#### TASK PROMPT:
Select every line in the data below that contains the word "water".

Collection entries
........

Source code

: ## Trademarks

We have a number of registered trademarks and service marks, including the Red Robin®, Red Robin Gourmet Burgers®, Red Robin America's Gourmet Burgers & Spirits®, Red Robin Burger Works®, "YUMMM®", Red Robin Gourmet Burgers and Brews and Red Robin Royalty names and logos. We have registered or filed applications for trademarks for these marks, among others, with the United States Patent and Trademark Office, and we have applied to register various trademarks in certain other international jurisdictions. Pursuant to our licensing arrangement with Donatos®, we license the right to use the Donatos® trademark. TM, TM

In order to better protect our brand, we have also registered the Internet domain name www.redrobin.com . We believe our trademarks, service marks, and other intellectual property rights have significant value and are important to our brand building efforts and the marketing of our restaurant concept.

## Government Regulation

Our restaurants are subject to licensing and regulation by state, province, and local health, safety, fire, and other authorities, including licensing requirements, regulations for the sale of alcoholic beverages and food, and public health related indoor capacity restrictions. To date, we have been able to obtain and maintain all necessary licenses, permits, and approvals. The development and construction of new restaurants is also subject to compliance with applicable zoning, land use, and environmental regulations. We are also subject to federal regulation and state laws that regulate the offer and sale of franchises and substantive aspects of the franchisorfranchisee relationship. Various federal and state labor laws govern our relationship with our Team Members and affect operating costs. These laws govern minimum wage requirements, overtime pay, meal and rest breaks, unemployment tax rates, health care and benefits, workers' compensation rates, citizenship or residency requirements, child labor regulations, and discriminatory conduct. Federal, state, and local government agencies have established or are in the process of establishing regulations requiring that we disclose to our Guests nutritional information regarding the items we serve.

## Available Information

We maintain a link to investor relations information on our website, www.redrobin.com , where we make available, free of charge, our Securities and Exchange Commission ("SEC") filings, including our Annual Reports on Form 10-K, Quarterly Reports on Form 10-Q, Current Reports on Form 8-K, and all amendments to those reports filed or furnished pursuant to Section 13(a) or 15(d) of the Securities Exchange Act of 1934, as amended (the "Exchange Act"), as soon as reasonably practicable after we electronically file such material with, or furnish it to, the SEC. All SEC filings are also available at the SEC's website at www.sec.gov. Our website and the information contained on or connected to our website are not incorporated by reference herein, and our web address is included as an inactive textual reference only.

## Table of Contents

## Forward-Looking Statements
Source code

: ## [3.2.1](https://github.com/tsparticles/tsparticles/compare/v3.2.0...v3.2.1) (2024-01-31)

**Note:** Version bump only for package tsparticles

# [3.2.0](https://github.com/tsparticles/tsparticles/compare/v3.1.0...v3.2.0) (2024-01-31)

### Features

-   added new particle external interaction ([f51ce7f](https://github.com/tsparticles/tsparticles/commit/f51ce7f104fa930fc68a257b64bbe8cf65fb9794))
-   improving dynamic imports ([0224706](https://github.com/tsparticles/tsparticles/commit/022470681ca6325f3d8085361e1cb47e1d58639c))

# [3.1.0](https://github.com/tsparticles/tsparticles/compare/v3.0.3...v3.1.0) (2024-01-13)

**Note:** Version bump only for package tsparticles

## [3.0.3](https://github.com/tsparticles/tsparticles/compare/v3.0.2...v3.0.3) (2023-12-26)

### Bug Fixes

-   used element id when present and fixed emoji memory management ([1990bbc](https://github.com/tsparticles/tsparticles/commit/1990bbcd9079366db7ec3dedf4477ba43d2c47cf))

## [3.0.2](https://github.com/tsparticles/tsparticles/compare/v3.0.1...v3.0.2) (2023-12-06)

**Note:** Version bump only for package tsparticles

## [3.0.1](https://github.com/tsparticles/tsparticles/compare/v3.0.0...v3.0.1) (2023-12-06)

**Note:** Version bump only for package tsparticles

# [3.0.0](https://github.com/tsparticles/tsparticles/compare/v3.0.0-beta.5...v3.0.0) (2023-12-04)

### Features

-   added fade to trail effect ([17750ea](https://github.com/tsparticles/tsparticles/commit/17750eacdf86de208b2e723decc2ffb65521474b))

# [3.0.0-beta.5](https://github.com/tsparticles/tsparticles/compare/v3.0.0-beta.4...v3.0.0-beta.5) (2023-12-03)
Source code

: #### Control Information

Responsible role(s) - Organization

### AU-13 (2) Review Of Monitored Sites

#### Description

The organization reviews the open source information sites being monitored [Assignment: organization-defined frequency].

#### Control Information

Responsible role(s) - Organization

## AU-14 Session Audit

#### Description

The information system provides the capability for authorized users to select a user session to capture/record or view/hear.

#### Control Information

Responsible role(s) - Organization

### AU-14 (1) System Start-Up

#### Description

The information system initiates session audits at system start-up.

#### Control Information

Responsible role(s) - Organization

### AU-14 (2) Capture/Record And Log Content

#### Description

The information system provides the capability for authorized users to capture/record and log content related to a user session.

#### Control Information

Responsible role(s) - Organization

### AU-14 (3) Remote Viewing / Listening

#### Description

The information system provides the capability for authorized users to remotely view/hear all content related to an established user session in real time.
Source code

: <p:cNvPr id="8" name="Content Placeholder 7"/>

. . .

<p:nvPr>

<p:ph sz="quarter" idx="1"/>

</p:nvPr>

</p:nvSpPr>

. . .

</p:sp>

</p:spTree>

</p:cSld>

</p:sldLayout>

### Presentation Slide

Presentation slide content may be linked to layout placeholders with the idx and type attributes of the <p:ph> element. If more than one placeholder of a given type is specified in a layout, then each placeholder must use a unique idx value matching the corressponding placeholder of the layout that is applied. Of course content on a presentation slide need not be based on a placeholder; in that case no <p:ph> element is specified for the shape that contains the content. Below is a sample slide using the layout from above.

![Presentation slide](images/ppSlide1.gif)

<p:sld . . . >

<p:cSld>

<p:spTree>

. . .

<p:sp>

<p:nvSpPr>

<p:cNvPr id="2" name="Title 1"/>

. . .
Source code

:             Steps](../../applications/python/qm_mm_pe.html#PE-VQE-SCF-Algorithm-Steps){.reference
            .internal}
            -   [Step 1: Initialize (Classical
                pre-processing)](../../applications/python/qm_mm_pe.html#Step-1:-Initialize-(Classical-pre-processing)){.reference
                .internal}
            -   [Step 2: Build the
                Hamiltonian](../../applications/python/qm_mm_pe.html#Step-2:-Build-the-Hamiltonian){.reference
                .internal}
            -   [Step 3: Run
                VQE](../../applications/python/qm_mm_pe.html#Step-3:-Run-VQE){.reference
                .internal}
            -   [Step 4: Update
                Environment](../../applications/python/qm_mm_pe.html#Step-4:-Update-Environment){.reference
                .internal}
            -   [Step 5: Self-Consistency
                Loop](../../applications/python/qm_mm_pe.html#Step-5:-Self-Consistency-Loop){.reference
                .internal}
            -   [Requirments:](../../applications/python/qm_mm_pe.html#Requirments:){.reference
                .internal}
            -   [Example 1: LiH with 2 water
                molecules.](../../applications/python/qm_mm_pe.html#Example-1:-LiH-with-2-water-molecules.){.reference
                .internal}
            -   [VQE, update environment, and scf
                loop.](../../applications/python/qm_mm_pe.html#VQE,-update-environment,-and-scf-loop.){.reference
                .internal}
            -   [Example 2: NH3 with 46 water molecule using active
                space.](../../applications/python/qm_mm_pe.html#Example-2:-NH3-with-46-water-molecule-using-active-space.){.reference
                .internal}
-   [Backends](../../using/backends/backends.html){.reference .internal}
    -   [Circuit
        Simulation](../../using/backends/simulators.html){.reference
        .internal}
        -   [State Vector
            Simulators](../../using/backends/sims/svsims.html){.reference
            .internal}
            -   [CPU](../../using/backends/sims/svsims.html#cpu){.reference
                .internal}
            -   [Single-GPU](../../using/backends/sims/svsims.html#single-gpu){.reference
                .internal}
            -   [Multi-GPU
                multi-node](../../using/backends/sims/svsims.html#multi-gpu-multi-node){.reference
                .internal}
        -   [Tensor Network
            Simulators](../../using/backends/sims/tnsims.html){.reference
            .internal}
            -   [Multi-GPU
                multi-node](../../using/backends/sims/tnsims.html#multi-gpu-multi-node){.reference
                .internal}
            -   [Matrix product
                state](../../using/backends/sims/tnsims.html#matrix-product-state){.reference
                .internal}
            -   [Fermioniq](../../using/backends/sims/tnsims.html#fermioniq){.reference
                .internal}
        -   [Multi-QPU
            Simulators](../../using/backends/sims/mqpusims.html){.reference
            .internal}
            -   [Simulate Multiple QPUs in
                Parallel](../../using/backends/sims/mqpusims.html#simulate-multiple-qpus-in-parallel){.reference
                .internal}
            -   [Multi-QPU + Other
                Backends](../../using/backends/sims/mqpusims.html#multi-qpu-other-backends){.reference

........

#### EXERCISE SOLUTION:
            -   [Example 1: LiH with 2 water
                molecules.](../../applications/python/qm_mm_pe.html#Example-1:-LiH-with-2-water-molecules.){.reference
            -   [Example 2: NH3 with 46 water molecule using active
                space.](../../applications/python/qm_mm_pe.html#Example-2:-NH3-with-46-water-molecule-using-active-space.){.reference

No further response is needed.